BR was employed by Femtonics Ltd. The remaining authors declare that the research was conducted in the absence of any commercial or financial relationships that could be construed as a potential conflict of interest.

Figures

Figure 1
Figure 1
Parylene HT device and implantation. (A) Schematics of the surgical arrangement (not to scale). (B) Localization of the electrode array in actual surgical footage. Scale bar shows 5 mm. (C) Cleaned surgical area for the electrode above the dura mater relative to vascular network. Scale bar shows 500 μm.
Figure 2
Figure 2
Images of a Parylene HT/ITO ECoG implanted brain after 75 days of chronic implantation (M2). (A) Composite image of a coronal slice showing the arrangement of ROIs on control (B,E,H) and implanted (C,F,I) cortex. ROIs are divided into superficial (layers I–IV) and deep (layers V–VI).
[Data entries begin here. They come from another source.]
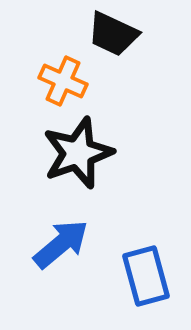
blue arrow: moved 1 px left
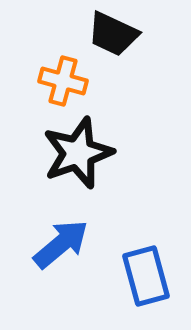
orange cross: rotated 9 degrees counterclockwise
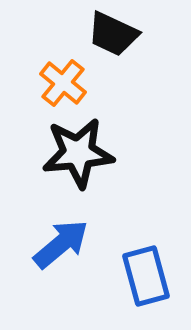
orange cross: moved 2 px down; rotated 24 degrees clockwise
black star: rotated 14 degrees clockwise
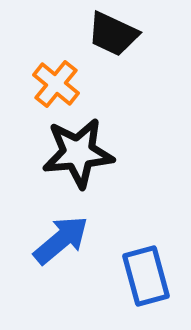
orange cross: moved 7 px left, 1 px down
blue arrow: moved 4 px up
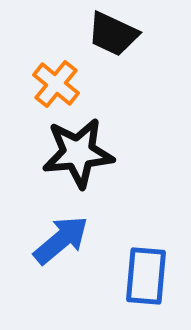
blue rectangle: rotated 20 degrees clockwise
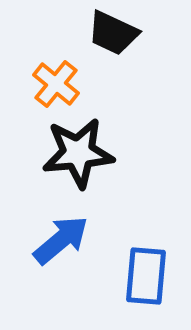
black trapezoid: moved 1 px up
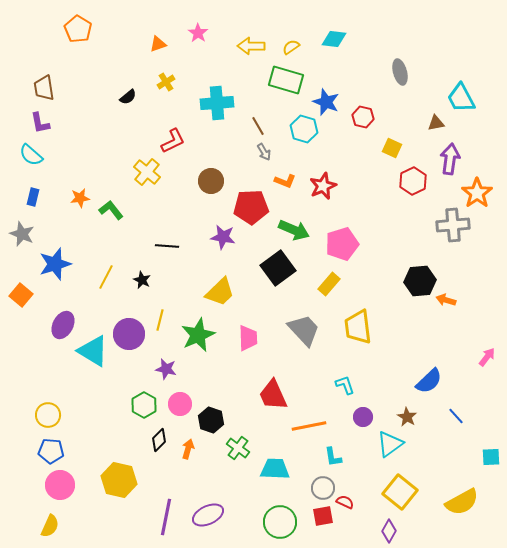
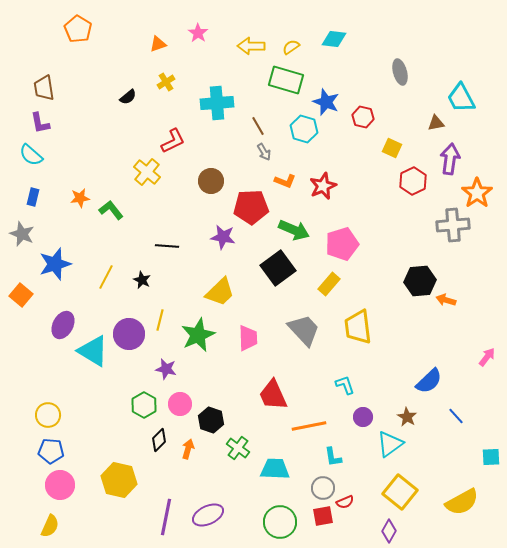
red semicircle at (345, 502): rotated 132 degrees clockwise
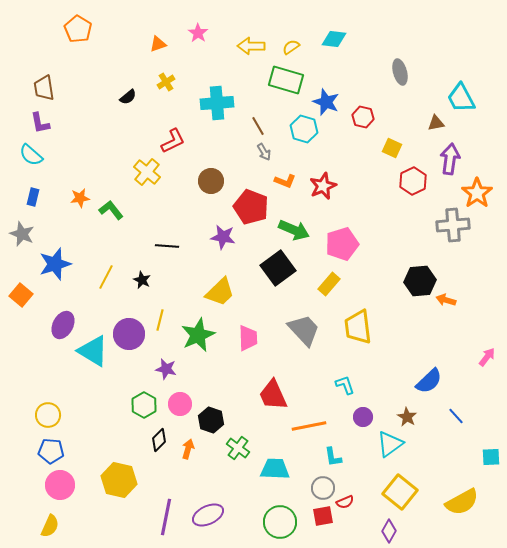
red pentagon at (251, 207): rotated 24 degrees clockwise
Magnification 3.2X, scale bar 500 μm. (B,C) Cell nuclei stained with DAPI. (E,F) Neurons stained with NeuroTrace, a fluorescent Nissl stain. (H,I) Astrocytes labeled with GFAP. Magnification 20X, scale bar 50 μm. (D,G,J) Comparison of ROI fluorescent intensity of DAPI (D), NeuroTrace (G) and GFAP (J) labeling. Mean ROI intensity was normalized to ROI area and presented here as a percentage of the mean of control, superficial ROIs of their respective stainings. CS – control, superficial. IS – implanted, superficial. CD – control, deep. ID – implanted, deep. Asterisks denote significant differences (p < 0.05).
Figure 3
Figure 3
Characterisation of implanted and control hemispheres in three implantation lengths. (A) Comparison of fluorescence intensities of GFAP stainings between superficial and deep ROIs on control and implanted hemispheres. Mean ROI intensity was normalized to ROI area. CS – control, superficial. IS – implanted, superficial. CD – control, deep. ID – implanted, deep. (B) Neuron density on control and implanted hemispheres. Counted cells in superficial and deep ROIs were summed and normalized to the summed area of both ROIs. (C) Cortical thickness on control and implanted hemispheres. Asterisks denote significant differences (p < 0.05).